### Action item
From the data below, give the number of lines holding the word "image", with nothing else added.

### Dataset extract
>>>>>

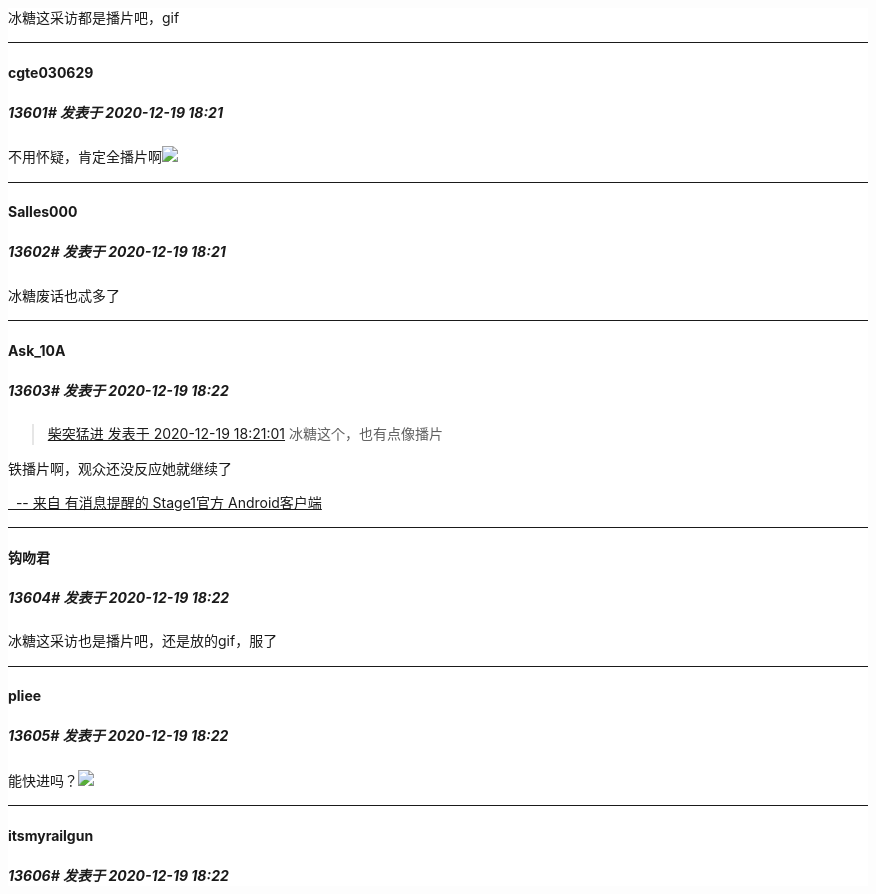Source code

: 
冰糖这采访都是播片吧，gif


-----

####  cgte030629  
##### 13601#       发表于 2020-12-19 18:21


不用怀疑，肯定全播片啊<img src="https://static.saraba1st.com/image/smiley/face2017/001.png" referrerpolicy="no-referrer">


-----

####  Salles000  
##### 13602#       发表于 2020-12-19 18:21


冰糖废话也忒多了


-----

####  Ask_10A  
##### 13603#       发表于 2020-12-19 18:22


<blockquote><a href="httphttps://bbs.saraba1st.com/2b/forum.php?mod=redirect&amp;goto=findpost&amp;pid=49774446&amp;ptid=1976378" target="_blank">柴突猛进 发表于 2020-12-19 18:21:01</a>
冰糖这个，也有点像播片</blockquote>铁播片啊，观众还没反应她就继续了

[  -- 来自 有消息提醒的 Stage1官方 Android客户端](https://www.coolapk.com/apk/140634)


-----

####  钩吻君  
##### 13604#       发表于 2020-12-19 18:22


冰糖这采访也是播片吧，还是放的gif，服了


-----

####  pliee  
##### 13605#       发表于 2020-12-19 18:22


能快进吗？<img src="https://static.saraba1st.com/image/smiley/face2017/001.png" referrerpolicy="no-referrer">


-----

####  itsmyrailgun  
##### 13606#       发表于 2020-12-19 18:22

<<<<<

### Expected answer
2